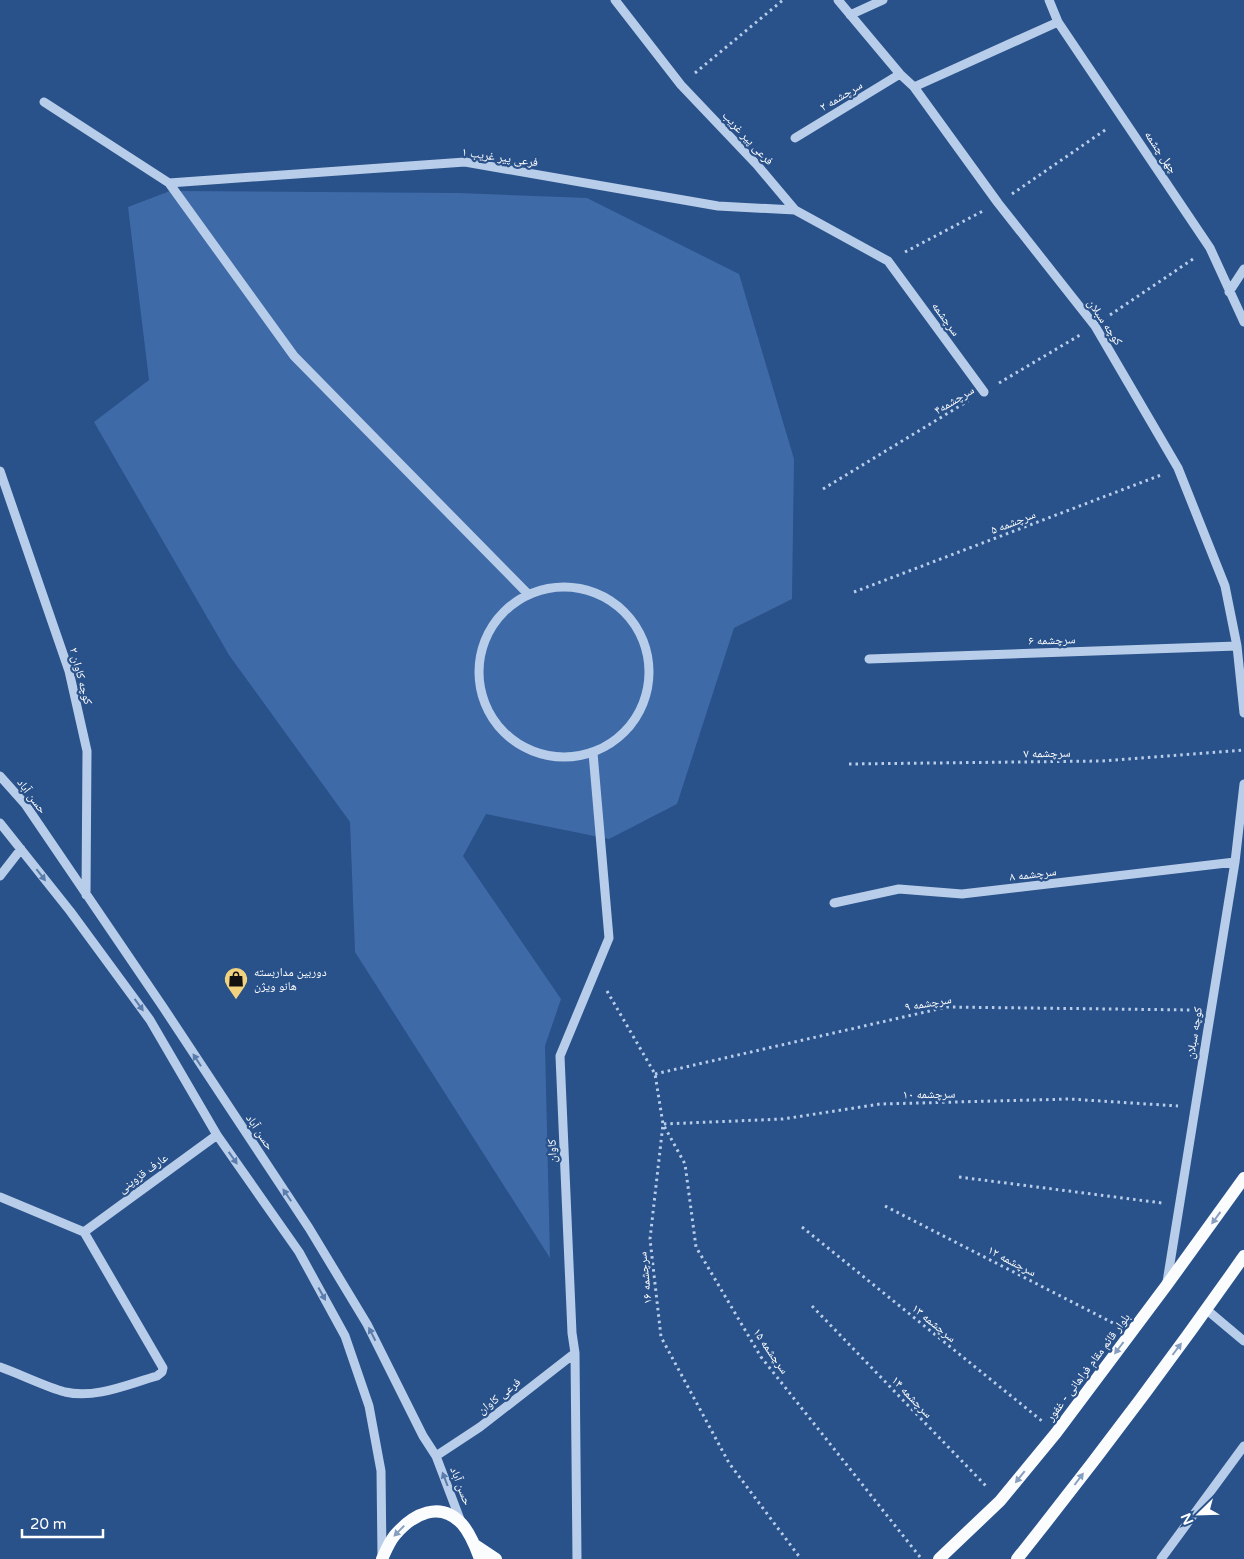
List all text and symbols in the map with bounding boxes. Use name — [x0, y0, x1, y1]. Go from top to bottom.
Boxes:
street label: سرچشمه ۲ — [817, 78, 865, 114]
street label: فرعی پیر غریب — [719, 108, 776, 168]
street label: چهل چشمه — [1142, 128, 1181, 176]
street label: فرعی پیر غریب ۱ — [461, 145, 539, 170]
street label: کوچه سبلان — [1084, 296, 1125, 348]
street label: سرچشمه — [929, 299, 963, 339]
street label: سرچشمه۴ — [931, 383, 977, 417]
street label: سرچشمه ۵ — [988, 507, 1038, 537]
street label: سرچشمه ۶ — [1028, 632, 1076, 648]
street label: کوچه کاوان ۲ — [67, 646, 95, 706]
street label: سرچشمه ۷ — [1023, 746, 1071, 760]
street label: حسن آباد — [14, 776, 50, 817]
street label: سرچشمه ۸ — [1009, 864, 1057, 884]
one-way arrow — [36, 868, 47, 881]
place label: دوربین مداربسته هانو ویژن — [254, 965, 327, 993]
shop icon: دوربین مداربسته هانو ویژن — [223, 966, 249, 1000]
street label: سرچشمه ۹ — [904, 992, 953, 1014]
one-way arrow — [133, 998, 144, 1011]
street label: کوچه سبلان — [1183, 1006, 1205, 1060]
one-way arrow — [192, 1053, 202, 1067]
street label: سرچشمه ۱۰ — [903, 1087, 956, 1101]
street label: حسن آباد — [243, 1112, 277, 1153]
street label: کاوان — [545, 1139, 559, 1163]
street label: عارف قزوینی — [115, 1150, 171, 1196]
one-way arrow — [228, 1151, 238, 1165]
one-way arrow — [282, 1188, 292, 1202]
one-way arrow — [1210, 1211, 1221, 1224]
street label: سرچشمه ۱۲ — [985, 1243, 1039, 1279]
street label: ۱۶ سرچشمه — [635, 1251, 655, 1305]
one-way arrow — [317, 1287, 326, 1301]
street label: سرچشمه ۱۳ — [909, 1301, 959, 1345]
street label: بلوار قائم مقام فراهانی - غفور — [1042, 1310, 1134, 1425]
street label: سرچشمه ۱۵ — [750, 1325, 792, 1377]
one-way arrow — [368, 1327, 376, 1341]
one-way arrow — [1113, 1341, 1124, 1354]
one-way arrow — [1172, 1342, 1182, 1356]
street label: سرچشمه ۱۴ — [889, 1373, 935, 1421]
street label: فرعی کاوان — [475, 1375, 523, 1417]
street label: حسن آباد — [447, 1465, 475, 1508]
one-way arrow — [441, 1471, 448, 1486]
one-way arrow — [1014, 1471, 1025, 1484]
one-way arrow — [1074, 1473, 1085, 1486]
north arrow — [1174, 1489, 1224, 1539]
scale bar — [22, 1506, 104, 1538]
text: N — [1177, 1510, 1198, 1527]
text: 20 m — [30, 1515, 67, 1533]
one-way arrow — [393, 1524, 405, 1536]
⁂
> **PROBLEM STATEMENT**: Where the string "آباد" appears in a line of the entries above, return that line.

> **SOLUTION TO THIS TASK**:
street label: حسن آباد — [14, 776, 50, 817]
street label: حسن آباد — [243, 1112, 277, 1153]
street label: حسن آباد — [447, 1465, 475, 1508]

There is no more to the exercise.